JSON Manipulation In Java

3rd April 2016


Prerequisites :

  1. An IDE (I’m doing in Netbeans v8.1)
  2. json simple jar (Download at http://mvnrepository.com/artifact/com.googlecode.json-simple/json-simple/1.1.1)
  3. Patience

Problem Statement :

The example I’ve used is extraction of info from Twitter Data-set that was in json format. This is a program similar to a mini project that I once did. The program crawls through each tweet and extracts following entities:

  1. Hashtags
  2. Place name
  3. Follower Count
  4. Screen Name

These entities are stored in linked-lists and copies of these linked lists are used for processing and information retrieval which consists of :

  1. Top n Hashtags that have been tweeted.
  2. Top n Places from where the users have tweeted.
  3. Top n Users (Screen Name) that have most Follower Count

Where n is User Defined at Run-Time.

Code Explanation :

Setup

a. In Netbeans, create a new project and add the jar file by right clicking on “Libraries” and then “Add Jar”

b. import following -

import java.io.*;
import java.util.*;
import org.json.simple.*;
import org.json.simple.parser.*;

Note :- I won’t be explaining the entire code, but just for the hashtag parameter. Rest is easily understandable.

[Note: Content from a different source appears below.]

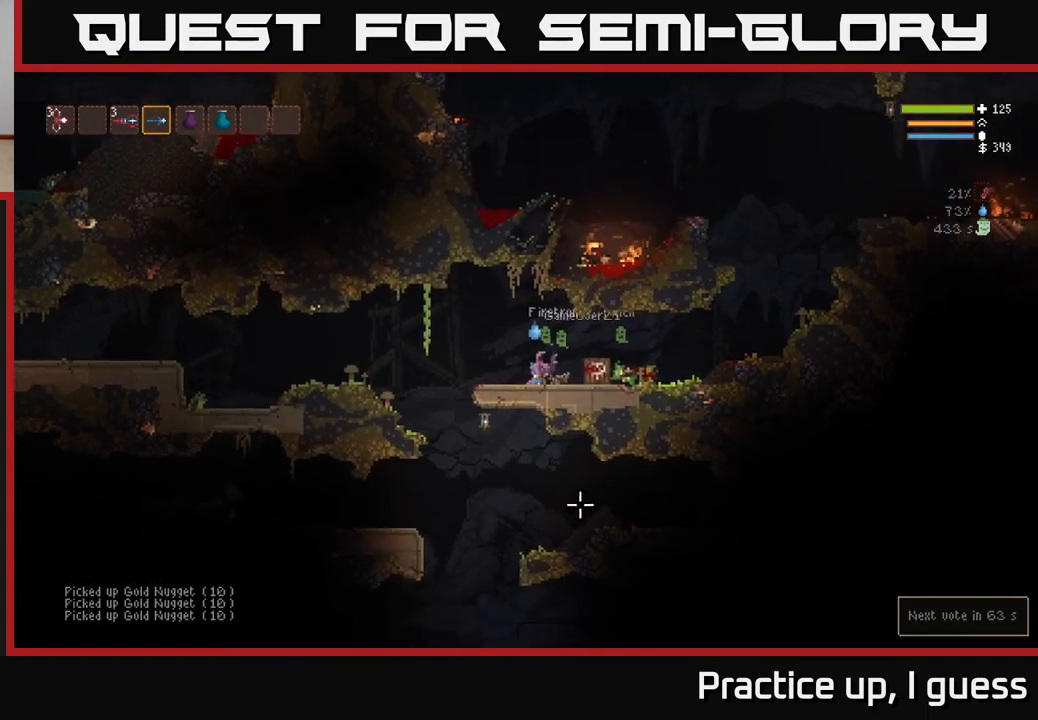
{"buttons": [], "left_stick": "left", "right_stick": "down", "events": []}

Create a new JSON Parser object along with variables for parameter processing -

JSONParser parser = new JSONParser();

LinkedList<String> hashtags = new LinkedList();
ArrayList<Integer> count_hash = new ArrayList();
String topHashtags[];
int topHashtagsCount[];

Input your file into the parser (File must be filename.json i.e. in pure json format)

JSONArray a = (JSONArray) parser.parse(new FileReader("src\\bdaminiproject\\twitterData.json"));

Note :- I’ve initialized a JSONArray to parse the file because all my tweets are objects inside an array. Like this - [ {tweet1}, {tweet2}, {tweet3}, …, {tweetn} ]

Your json may be just an object instead of array, adjust accordingly.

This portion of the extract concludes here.